The fake e-mails appear to be targeting some Japanese organizations and certain Chinese journalists by flaunting as an attachment a bogus copy of the Mandiant report on the Chinese spy unit launched this week.
Security firms Seculert reported in a blog post that they identified two campaigns where phishing e-mails carry in attachment two files – named Mandiant.pdf and Mandiant_APT2_Report.pdf – that appear to have different attackers behind them.
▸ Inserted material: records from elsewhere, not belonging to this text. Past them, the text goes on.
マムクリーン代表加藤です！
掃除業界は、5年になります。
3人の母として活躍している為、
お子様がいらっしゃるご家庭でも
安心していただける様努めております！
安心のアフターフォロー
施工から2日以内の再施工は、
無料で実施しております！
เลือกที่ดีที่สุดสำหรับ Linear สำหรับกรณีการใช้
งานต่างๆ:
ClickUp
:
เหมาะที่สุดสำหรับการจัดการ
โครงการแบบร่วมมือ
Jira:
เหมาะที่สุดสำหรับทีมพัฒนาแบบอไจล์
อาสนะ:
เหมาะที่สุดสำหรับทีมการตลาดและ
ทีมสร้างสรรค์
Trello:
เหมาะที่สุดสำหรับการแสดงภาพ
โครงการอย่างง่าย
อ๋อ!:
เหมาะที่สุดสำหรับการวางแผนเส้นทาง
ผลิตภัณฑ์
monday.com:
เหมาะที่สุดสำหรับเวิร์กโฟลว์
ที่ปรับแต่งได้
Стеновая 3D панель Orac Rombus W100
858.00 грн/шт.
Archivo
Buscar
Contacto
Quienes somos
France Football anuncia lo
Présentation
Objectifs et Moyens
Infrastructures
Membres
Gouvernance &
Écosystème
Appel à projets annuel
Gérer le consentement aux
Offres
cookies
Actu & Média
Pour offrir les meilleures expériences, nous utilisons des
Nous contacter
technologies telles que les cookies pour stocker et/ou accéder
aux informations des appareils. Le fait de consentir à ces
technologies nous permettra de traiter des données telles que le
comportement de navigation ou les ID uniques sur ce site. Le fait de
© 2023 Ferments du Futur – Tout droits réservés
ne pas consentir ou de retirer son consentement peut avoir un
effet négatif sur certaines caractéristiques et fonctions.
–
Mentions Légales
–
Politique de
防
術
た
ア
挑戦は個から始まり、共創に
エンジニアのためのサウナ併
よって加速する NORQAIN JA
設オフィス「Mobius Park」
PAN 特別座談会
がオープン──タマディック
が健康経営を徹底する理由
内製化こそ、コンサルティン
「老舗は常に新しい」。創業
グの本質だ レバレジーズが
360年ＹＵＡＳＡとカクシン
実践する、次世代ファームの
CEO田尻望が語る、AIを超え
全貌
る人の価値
It seems these separate attacks were launched in the same day by coincidence.
“When opening the “Mandiant.pdf” attachment (directed at Japanese targets), only the first page of the report is displayed, and in the background the attachment is exploiting a vulnerability in Adobe Reader (CVE-2013-0641) to automatically install a malware, which downloads additional malicious components,” reads the Seculert blog post.
The installed malware immediately contacts a C2 server hosted in Korea and communicates with some legitimate Japanese websites, probably to make security services think that software was legitimate.
“When opening the “Mandiant_APT2_Report.pdf” attachment (directed at Chinese journalists), Adobe Reader will ask for a password, while in the background the malware will exploit an older Adobe Reader vulnerability (CVE-2011-2462).”
The malware installed here communicates with a C2 server that uses the same dynamic DNS domain used in an attack against Dalai Lama Activists in December 2012 when both Windows and OSX users are vulnerable to this attack.